### EXCERPT TO READ

Ryan Parent (born March 17, 1987) is a Canadian former professional ice hockey defenceman who played for the Philadelphia Flyers and the Vancouver Canucks of the National Hockey League (NHL). He is currently an assistant coach with the Utica Comets.

Playing career
Parent who was born in Prince Albert, Saskatchewan, grew up in the remote town of Sioux Lookout, Ontario, playing minor hockey for the Flyers rep program until his minor bantam year.  At age 15, he played AAA hockey for the Thunder Bay Kings Bantam team and was a teammate of future NHL'ers Tom Pyatt and Marc Staal. Parent was then signed by the Waterloo Siskins Jr.B. team for the 2002-03 season before being drafted by the Guelph Storm in the 1st round (8th overall) in the 2003 OHL Priority Selection.

Parent was drafted by the Nashville Predators in the first round, 18th overall, in the 2005 NHL Entry Draft. After playing three seasons in the Ontario Hockey League with the Guelph Storm, Parent joined the Milwaukee Admirals for the 2006 American Hockey League playoffs.  He returned to the Guelph Storm for the 2006–07 season. Parent also played on both Canada's 2006 and 2007 World Jr. Hockey Championship gold-medal winning teams.

On February 15, 2007, Parent was traded along with Scottie Upshall, a 1st-round draft pick, and a 3rd-round draft pick to the Philadelphia Flyers in exchange for Peter Forsberg. On April 5, 2007, Parent made his NHL debut with the Flyers against the New Jersey Devils. He scored his first NHL goal during the 2009–10 season in a 7-4 Flyers loss against the Florida Panthers.

Parent is considered a defensive specialist and he has been often compared to NHL players Scott Hannan and Robyn Regehr. He was nicknamed "Bernie" by his Flyers teammates because of former Flyers net minder Bernie Parent. The two are not related and pronounce their last names differently.

### EXERCISE DATA
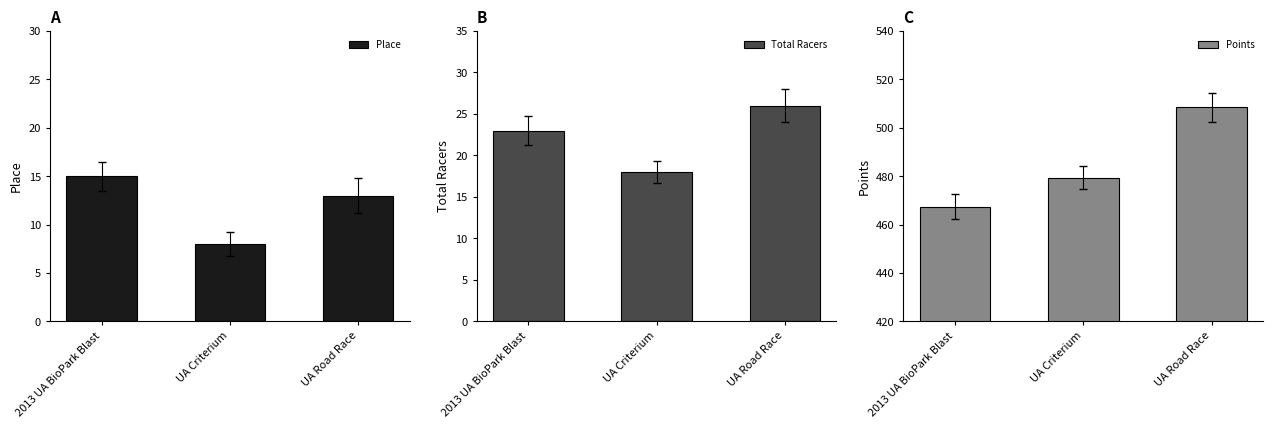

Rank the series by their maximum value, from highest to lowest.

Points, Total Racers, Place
--
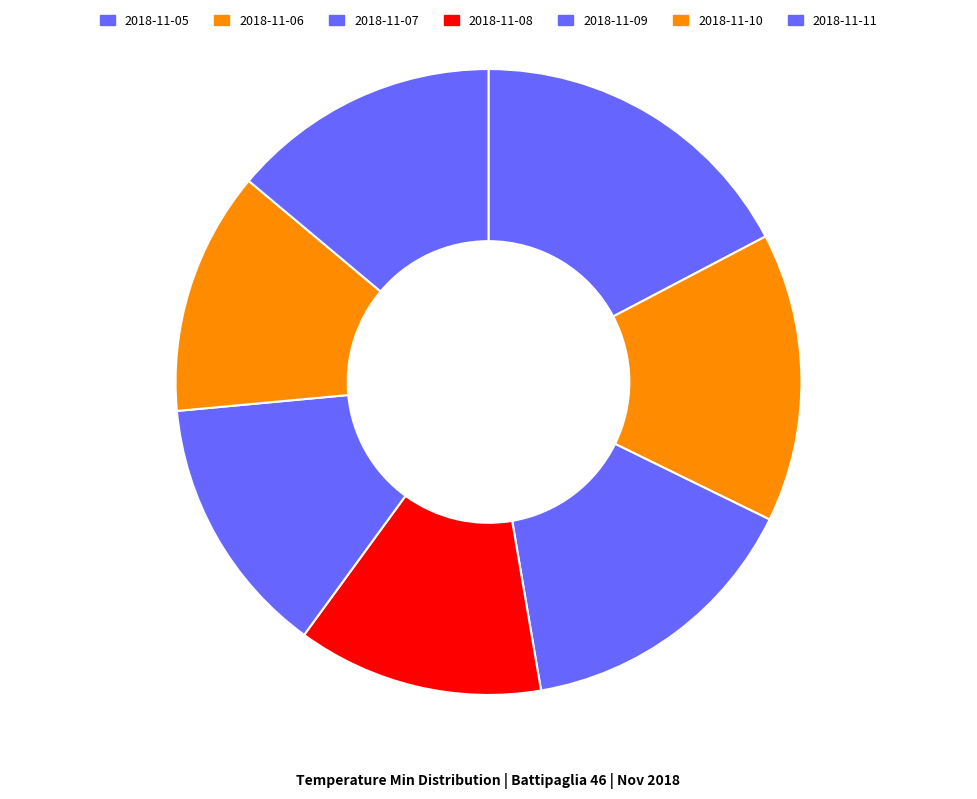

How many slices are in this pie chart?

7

### TO-DO ITEM
Set down the text about Ryan Parent's hockey career in full, word for word. The records play no part in this exercise.

### EXERCISE SOLUTION
Ryan Parent (born March 17, 1987) is a Canadian former professional ice hockey defenceman who played for the Philadelphia Flyers and the Vancouver Canucks of the National Hockey League (NHL). He is currently an assistant coach with the Utica Comets.

Playing career
Parent who was born in Prince Albert, Saskatchewan, grew up in the remote town of Sioux Lookout, Ontario, playing minor hockey for the Flyers rep program until his minor bantam year.  At age 15, he played AAA hockey for the Thunder Bay Kings Bantam team and was a teammate of future NHL'ers Tom Pyatt and Marc Staal. Parent was then signed by the Waterloo Siskins Jr.B. team for the 2002-03 season before being drafted by the Guelph Storm in the 1st round (8th overall) in the 2003 OHL Priority Selection.

Parent was drafted by the Nashville Predators in the first round, 18th overall, in the 2005 NHL Entry Draft. After playing three seasons in the Ontario Hockey League with the Guelph Storm, Parent joined the Milwaukee Admirals for the 2006 American Hockey League playoffs.  He returned to the Guelph Storm for the 2006–07 season. Parent also played on both Canada's 2006 and 2007 World Jr. Hockey Championship gold-medal winning teams.

On February 15, 2007, Parent was traded along with Scottie Upshall, a 1st-round draft pick, and a 3rd-round draft pick to the Philadelphia Flyers in exchange for Peter Forsberg. On April 5, 2007, Parent made his NHL debut with the Flyers against the New Jersey Devils. He scored his first NHL goal during the 2009–10 season in a 7-4 Flyers loss against the Florida Panthers.

Parent is considered a defensive specialist and he has been often compared to NHL players Scott Hannan and Robyn Regehr. He was nicknamed "Bernie" by his Flyers teammates because of former Flyers net minder Bernie Parent. The two are not related and pronounce their last names differently.